L’organisation du travail a évolué. Pas à cause du Covid mais ce phénomène a été accéléré par la pandémie. Au fond, le travail est organisé en fonction des individus. Le télétravail répond aux besoins des uns et des autres. Peut-on être une entreprise ou une administration en combinant toutes les situations individuelles ? Certes, sur des sujets comme le handicap ou l’âge, il faut s’adapter et mettre en place des solutions. Mais le collectif ne peut dépendre des desiderata de chaque salarié. C’est là le symptôme de l’individualisation de l’entreprise. Nous devons y réfléchir. Avant de mettre en place la semaine de quatre jours, les dirigeants sont appelés à se pencher sur ce qui fait le socle de l’entreprise, les missions communes et ses valeurs spécifiques. Ce mécanisme est l’occasion de s’interroger sur les conditions de travail des salariés.

Est-ce également le symptôme d’un nouveau rapport au travail des plus jeunes ?

Je ne suis pas d’accord avec cette théorie. Je ne crois pas que les jeunes aient un rapport fondamentalement différent au travail. Quelles que soient les générations depuis les années 1990, les études montrent que les attentes sont toujours les mêmes : le travail sert à avoir une bonne rémunération. Est-ce que les aspirations sur l’emploi ont évolué ? Peut-être car la société change et très vite, avec notamment un rapport à l’instantanéité différent. Mais est-ce que les plus âgés aussi veulent plus d’autonomie dans leur travail, plus de responsabilités et bien en vivre ? Je crois qu’on trouvera autant de seniors que de jeunes qui répondraient « oui » à cette question.

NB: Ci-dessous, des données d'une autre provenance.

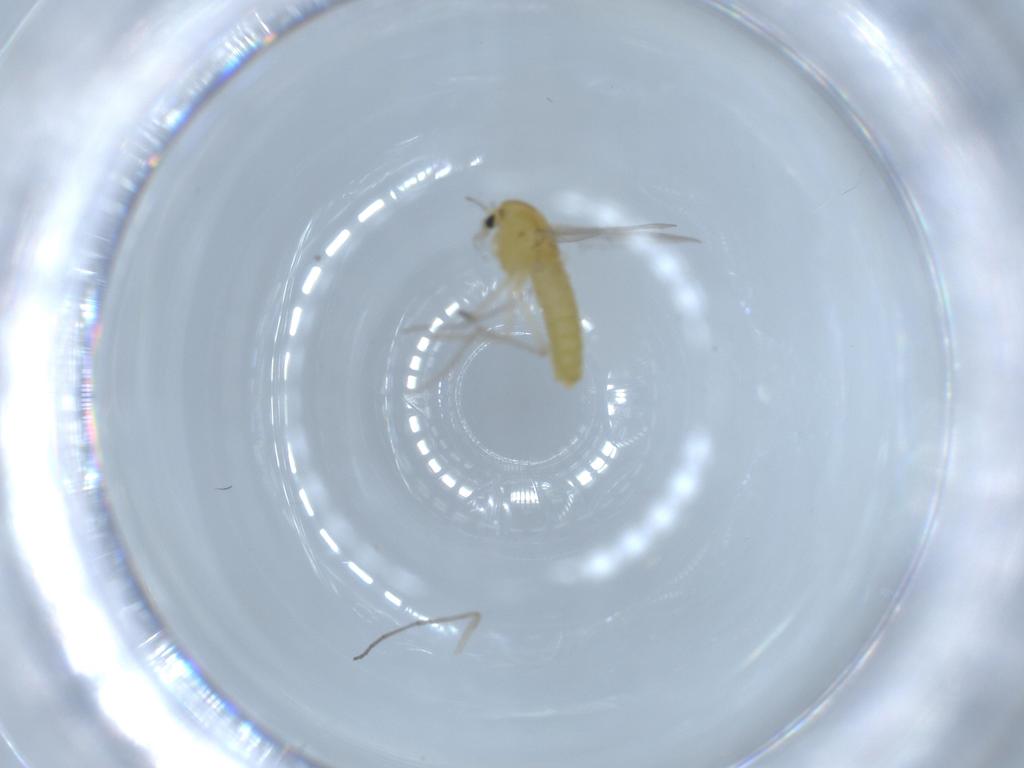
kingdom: Animalia
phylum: Arthropoda
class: Insecta
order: Diptera
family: Chironomidae
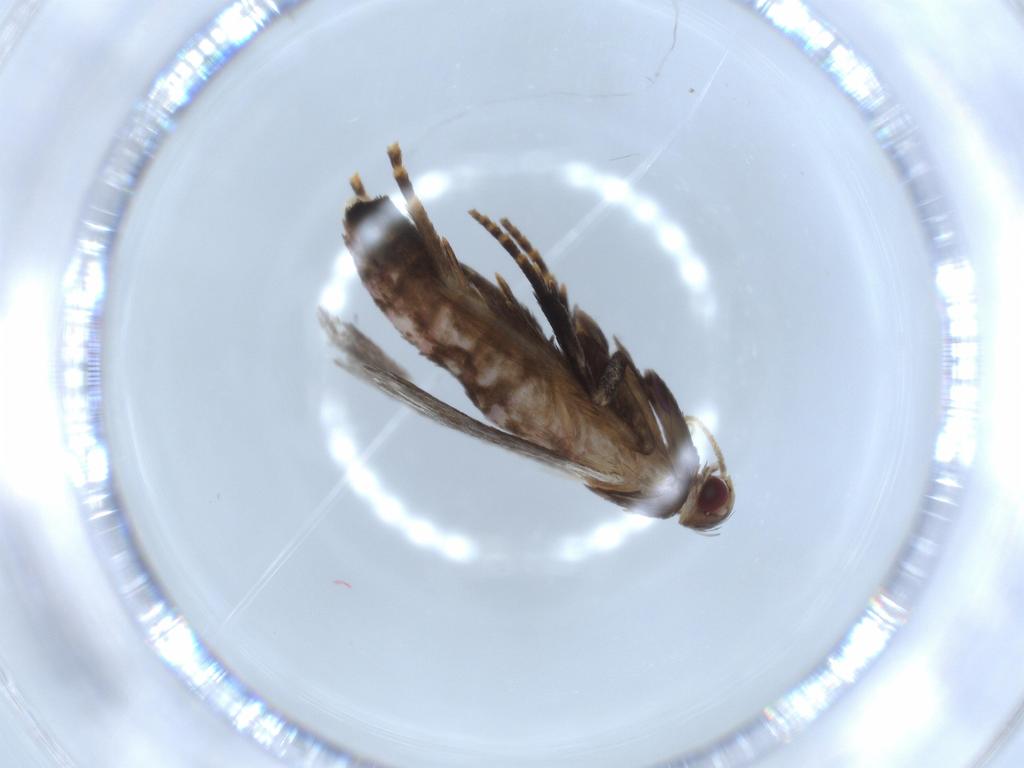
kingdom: Animalia
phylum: Arthropoda
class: Insecta
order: Lepidoptera
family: Gelechiidae
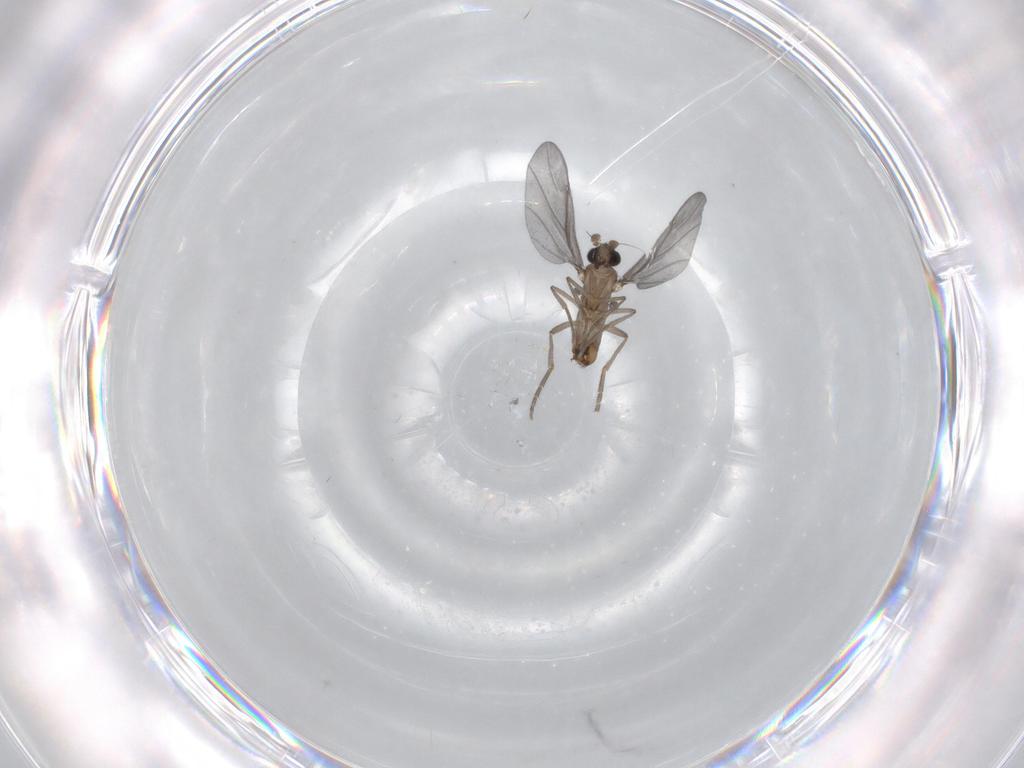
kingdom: Animalia
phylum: Arthropoda
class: Insecta
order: Diptera
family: Phoridae
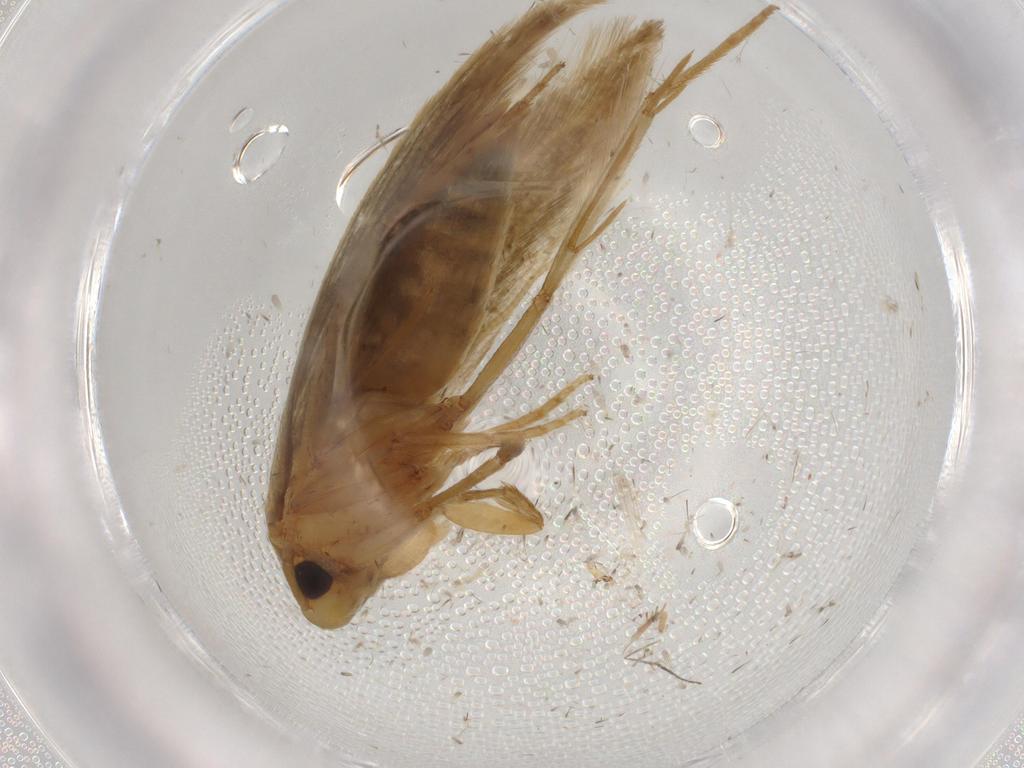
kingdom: Animalia
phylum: Arthropoda
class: Insecta
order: Lepidoptera
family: Tineidae
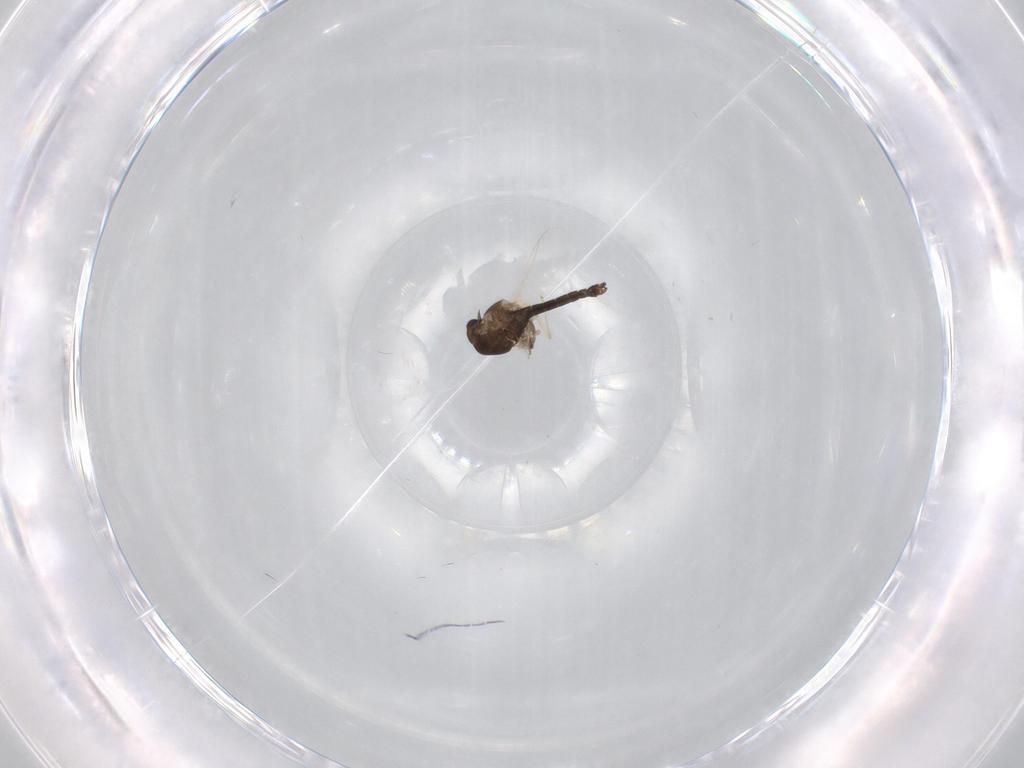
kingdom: Animalia
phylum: Arthropoda
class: Insecta
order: Diptera
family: Chironomidae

Comment les autres pays européens se positionnent-ils ?

De manière générale, les débats sont équivalents en Europe, avec les mêmes confusions. Après, les expériences s’avèrent un peu différentes. En Islande et au Royaume-Uni, ce sont des think tanks qui ont lancé des expérimentations, avec une baisse du temps de travail à 32 heures et le maintiens des salaires. En Espagne, les pouvoirs publics ont proposé à des PME industrielles volontaires, soutenues financièrement par le gouvernement, de tester la semaine de quatre jours. Par exemple, si leur chiffre d’affaires baisse elles seront aidées. Au Portugal, un chercheur, Pedro Gomez, tente une expérimentation qui ne sera pas publique pour voir comment les entreprises l’opèrent sans intervention de l’État. En Belgique, les salariés peuvent opter pour une semaine de 4 jours depuis 2022 mais sans réduction du temps de travail.